* What needs to be done:
Reduce the material below to its lines containing "through".

* Supplied records:
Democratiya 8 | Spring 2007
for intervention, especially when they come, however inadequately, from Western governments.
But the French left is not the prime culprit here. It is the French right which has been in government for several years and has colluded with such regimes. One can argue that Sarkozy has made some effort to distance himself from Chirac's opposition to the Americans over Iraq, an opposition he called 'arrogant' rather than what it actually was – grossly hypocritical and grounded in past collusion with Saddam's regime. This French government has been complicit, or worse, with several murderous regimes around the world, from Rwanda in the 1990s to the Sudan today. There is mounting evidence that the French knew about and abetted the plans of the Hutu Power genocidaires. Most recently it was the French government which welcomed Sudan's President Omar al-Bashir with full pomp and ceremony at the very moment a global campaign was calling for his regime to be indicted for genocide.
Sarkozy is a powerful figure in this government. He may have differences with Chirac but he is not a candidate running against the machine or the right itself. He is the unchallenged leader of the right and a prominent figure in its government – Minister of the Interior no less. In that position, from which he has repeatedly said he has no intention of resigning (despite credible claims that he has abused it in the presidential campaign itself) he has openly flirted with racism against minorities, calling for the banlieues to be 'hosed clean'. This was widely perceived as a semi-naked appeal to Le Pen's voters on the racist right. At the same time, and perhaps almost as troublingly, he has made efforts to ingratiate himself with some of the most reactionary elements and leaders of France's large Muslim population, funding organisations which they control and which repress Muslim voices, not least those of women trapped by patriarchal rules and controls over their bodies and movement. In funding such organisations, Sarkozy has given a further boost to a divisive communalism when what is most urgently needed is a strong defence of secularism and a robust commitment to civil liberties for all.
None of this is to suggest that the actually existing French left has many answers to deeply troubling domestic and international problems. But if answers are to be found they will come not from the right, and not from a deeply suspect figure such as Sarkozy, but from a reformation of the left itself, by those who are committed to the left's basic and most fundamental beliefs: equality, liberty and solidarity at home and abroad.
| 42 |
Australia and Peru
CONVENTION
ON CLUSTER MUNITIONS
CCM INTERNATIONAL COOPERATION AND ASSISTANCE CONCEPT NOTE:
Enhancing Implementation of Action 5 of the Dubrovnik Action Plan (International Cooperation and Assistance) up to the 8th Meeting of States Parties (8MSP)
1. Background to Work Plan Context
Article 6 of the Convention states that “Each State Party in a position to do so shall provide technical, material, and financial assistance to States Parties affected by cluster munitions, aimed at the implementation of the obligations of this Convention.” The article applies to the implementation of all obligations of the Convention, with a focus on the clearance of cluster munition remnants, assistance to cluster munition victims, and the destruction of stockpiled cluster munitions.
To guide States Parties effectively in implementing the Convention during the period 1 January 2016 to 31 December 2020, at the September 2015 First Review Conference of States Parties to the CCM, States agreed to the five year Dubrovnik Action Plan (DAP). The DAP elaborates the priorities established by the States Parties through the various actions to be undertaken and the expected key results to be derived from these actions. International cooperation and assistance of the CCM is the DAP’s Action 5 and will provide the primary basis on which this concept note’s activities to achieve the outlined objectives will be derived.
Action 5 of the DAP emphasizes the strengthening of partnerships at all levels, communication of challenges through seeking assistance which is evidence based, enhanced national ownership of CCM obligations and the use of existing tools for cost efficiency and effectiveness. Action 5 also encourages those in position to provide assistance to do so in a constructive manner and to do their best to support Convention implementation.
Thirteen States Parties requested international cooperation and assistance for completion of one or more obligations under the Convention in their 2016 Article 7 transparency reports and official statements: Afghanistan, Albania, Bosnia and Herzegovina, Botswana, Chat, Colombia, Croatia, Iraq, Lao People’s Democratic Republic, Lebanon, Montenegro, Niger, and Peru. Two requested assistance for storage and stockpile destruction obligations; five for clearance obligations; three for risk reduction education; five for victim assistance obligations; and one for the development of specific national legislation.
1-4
---
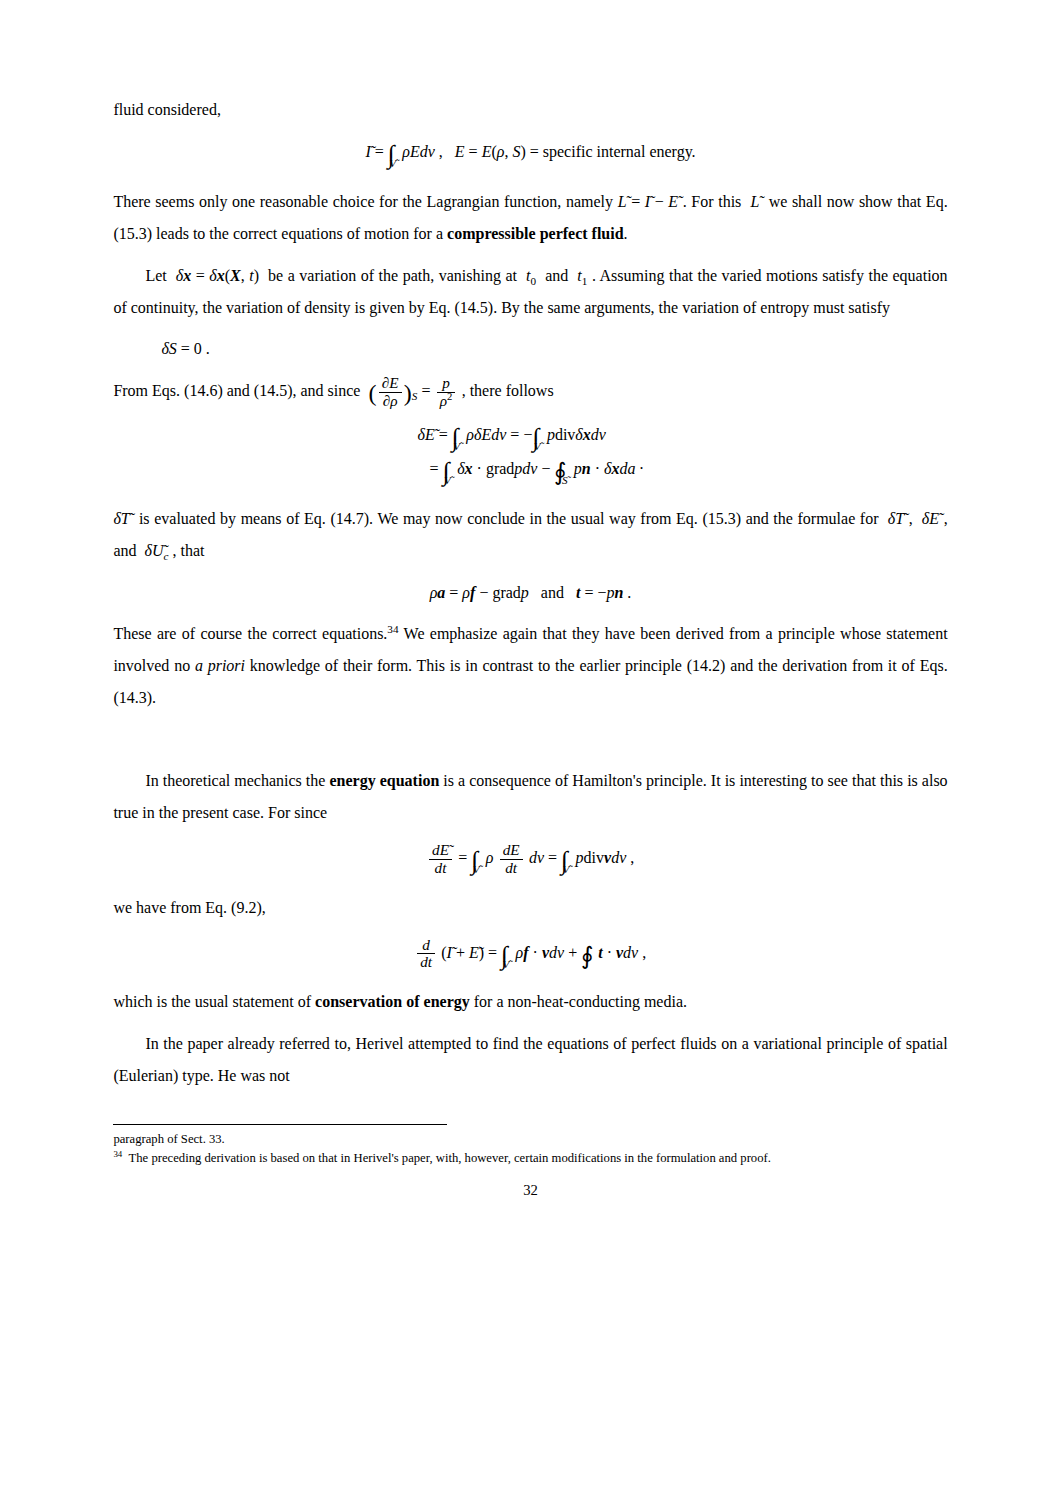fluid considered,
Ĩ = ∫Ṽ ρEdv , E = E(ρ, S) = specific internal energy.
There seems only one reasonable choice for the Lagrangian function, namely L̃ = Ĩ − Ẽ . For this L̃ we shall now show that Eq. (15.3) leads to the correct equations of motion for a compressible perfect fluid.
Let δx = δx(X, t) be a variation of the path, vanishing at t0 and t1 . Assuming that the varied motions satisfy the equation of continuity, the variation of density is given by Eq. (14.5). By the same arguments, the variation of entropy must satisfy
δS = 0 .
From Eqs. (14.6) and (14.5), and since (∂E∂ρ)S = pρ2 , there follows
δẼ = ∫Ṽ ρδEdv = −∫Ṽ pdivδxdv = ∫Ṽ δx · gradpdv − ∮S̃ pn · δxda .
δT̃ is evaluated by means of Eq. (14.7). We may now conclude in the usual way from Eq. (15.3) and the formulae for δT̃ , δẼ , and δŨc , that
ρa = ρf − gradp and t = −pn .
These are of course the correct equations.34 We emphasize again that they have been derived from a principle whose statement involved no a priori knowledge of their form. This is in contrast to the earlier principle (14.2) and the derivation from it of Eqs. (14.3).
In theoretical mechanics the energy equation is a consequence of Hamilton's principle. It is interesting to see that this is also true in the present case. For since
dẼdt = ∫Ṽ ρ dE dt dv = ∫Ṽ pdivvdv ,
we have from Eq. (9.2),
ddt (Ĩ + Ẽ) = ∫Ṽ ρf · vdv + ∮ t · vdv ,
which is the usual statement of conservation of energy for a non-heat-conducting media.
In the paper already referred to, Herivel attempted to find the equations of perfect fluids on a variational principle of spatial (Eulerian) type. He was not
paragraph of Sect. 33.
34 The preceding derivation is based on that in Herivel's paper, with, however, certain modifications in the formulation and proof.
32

* Solution for this task:
To guide States Parties effectively in implementing the Convention during the period 1 January 2016 to 31 December 2020, at the September 2015 First Review Conference of States Parties to the CCM, States agreed to the five year Dubrovnik Action Plan (DAP). The DAP elaborates the priorities established by the States Parties through the various actions to be undertaken and the expected key results to be derived from these actions. International cooperation and assistance of the CCM is the DAP’s Action 5 and will provide the primary basis on which this concept note’s activities to achieve the outlined objectives will be derived.
Action 5 of the DAP emphasizes the strengthening of partnerships at all levels, communication of challenges through seeking assistance which is evidence based, enhanced national ownership of CCM obligations and the use of existing tools for cost efficiency and effectiveness. Action 5 also encourages those in position to provide assistance to do so in a constructive manner and to do their best to support Convention implementation.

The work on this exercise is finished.